● **Material shown**
=== Section Start ===

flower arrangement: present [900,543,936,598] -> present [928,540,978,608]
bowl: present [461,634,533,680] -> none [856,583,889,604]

=== Section End ===
=== Section Start ===

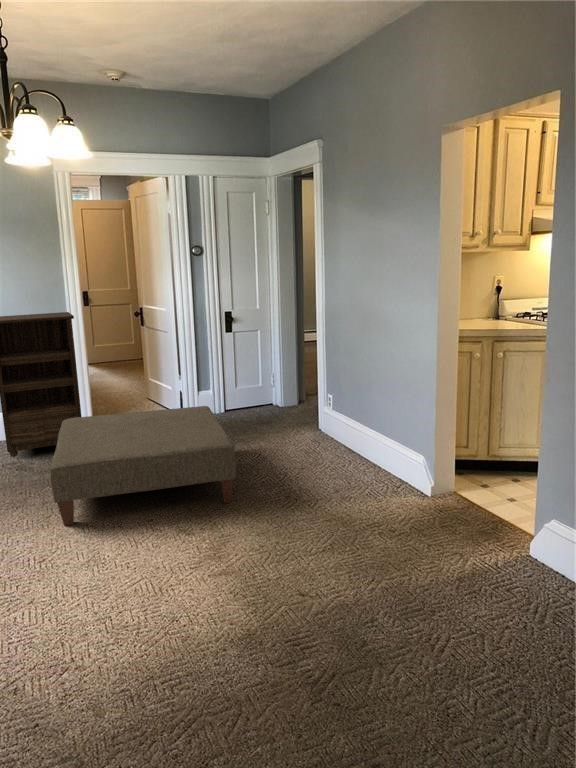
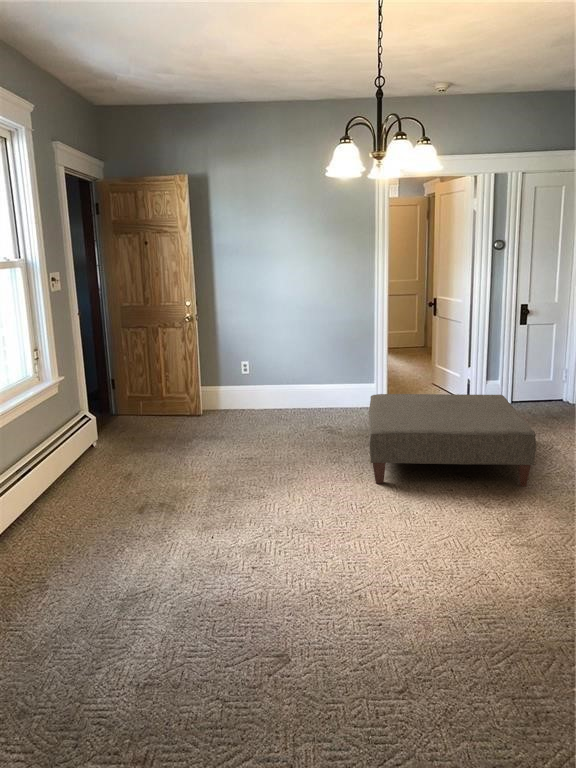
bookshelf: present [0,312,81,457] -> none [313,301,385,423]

=== Section End ===
=== Section Start ===

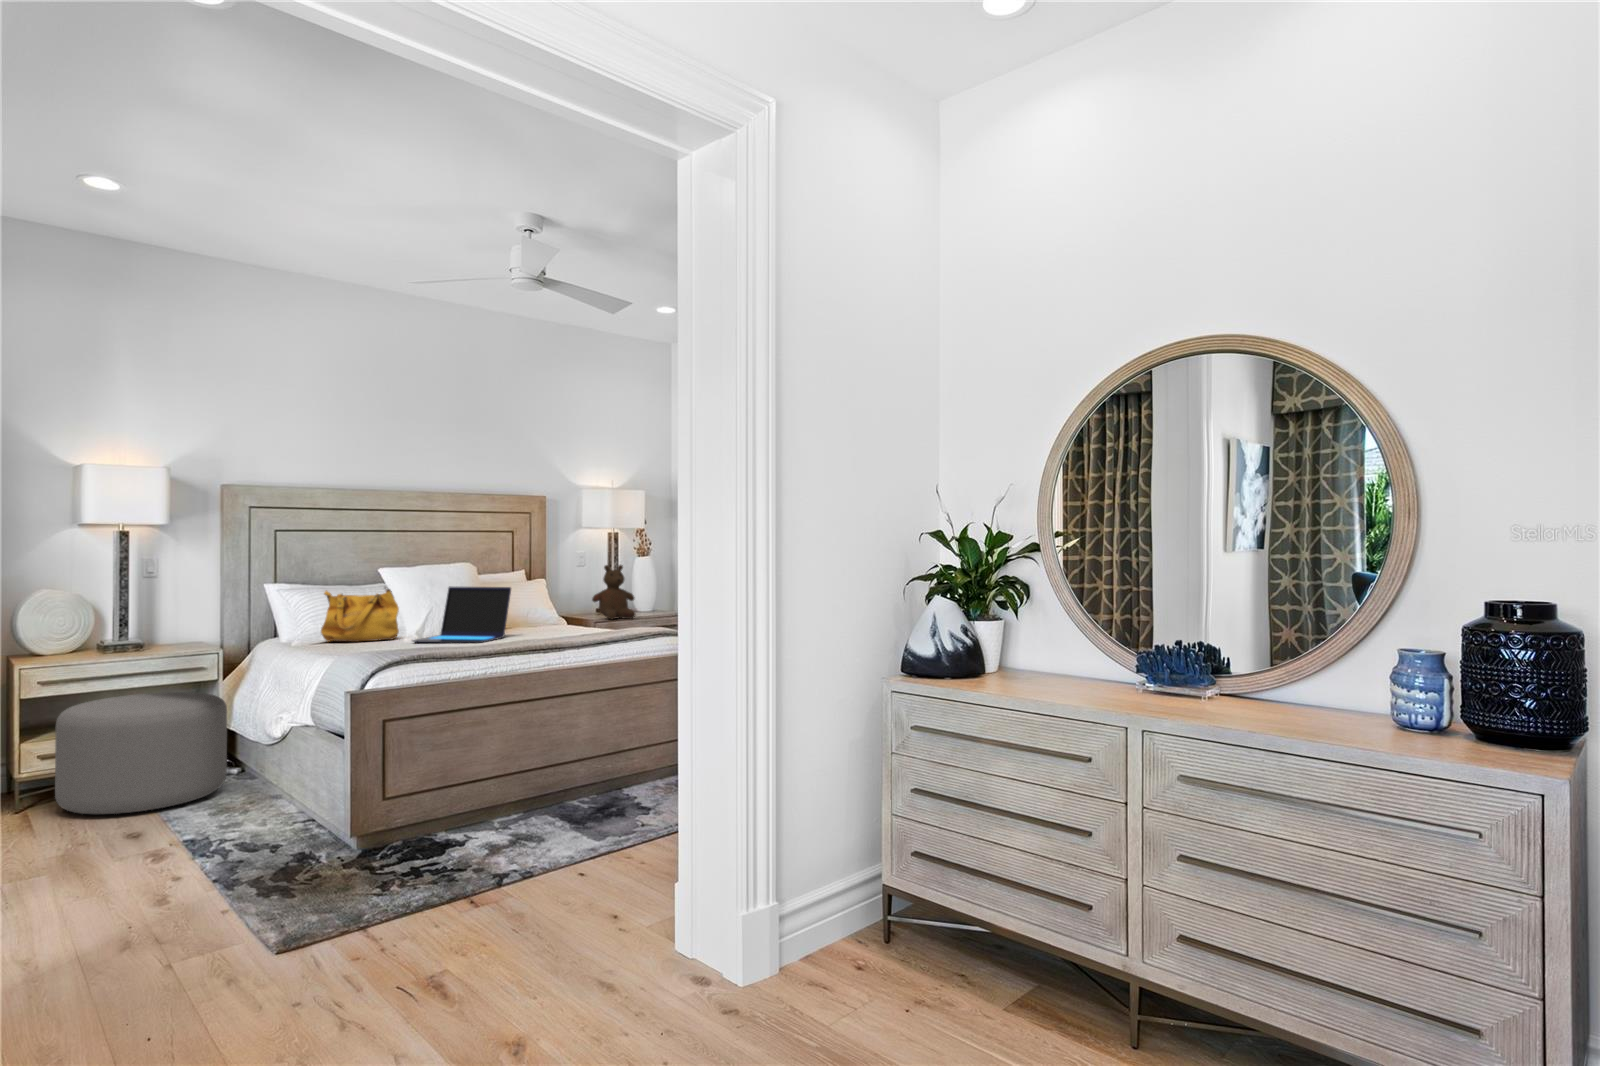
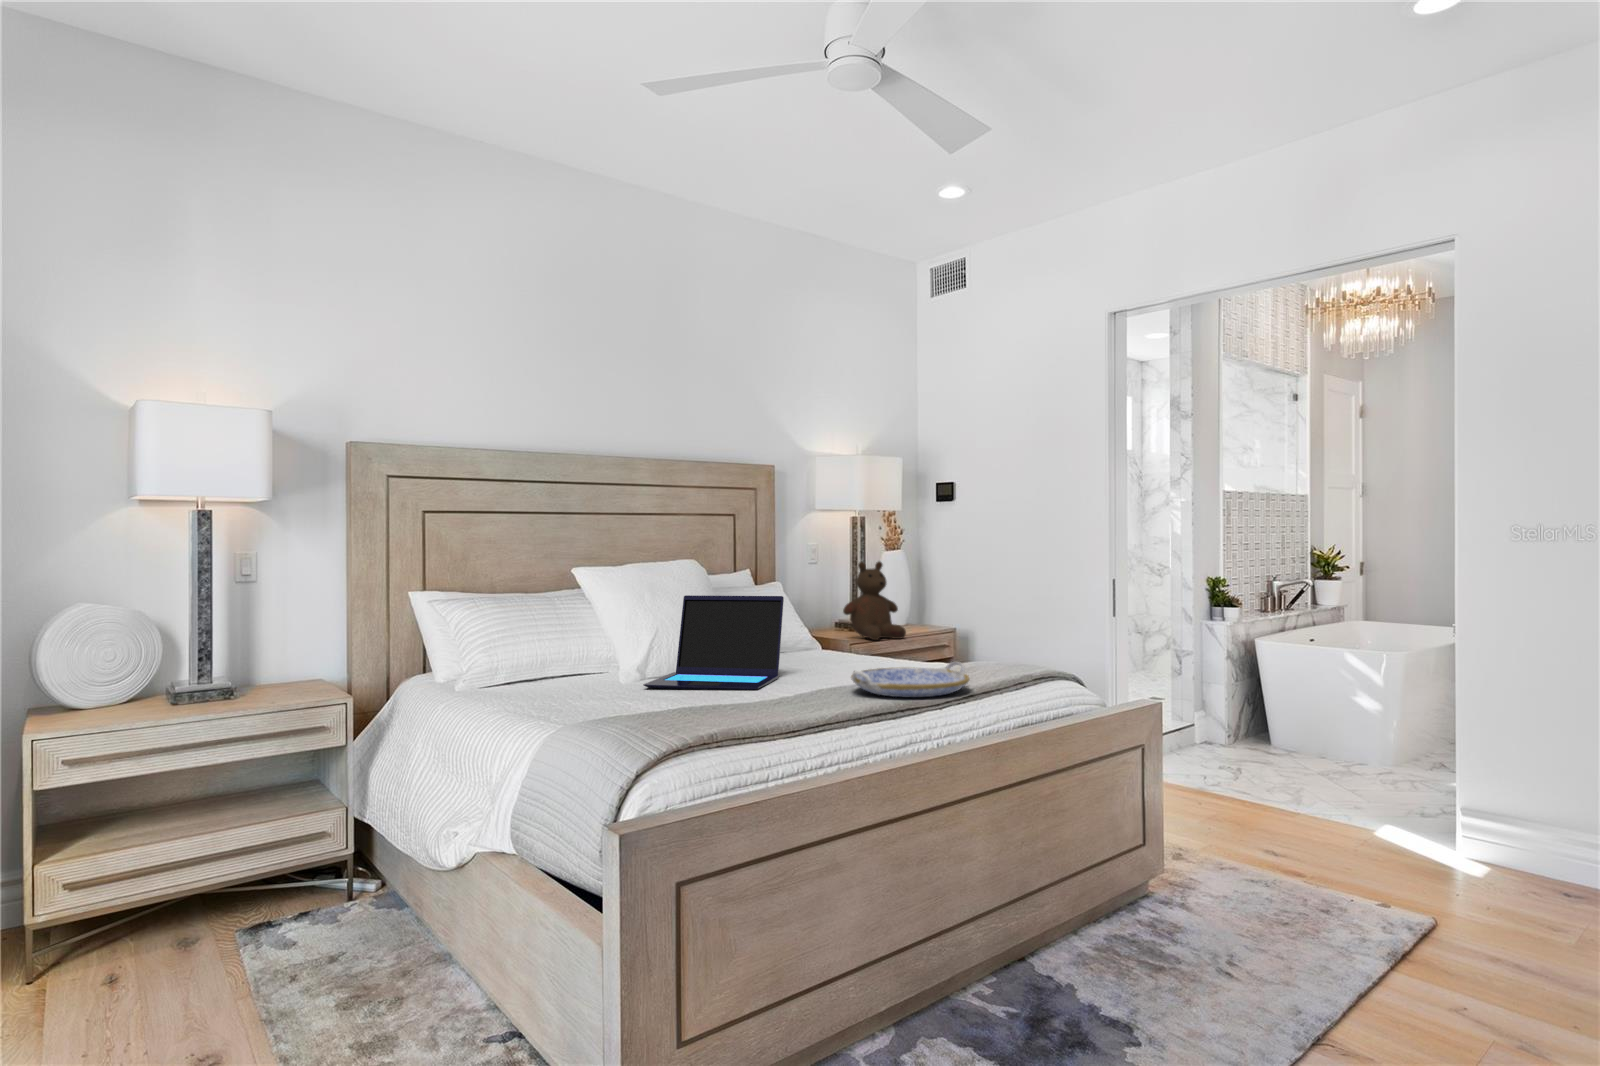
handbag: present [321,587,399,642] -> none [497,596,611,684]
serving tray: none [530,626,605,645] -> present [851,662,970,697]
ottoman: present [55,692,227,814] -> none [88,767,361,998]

=== Section End ===

● **What you have to do**
When you reach the line with "flower arrangement: present" in the records above, start writing out lines exactly, and stop once the line with "bowl: present [461,634,533,680]" has been written; include nothing else.

● **Result of this exercise**
flower arrangement: present [900,543,936,598] -> present [928,540,978,608]
bowl: present [461,634,533,680] -> none [856,583,889,604]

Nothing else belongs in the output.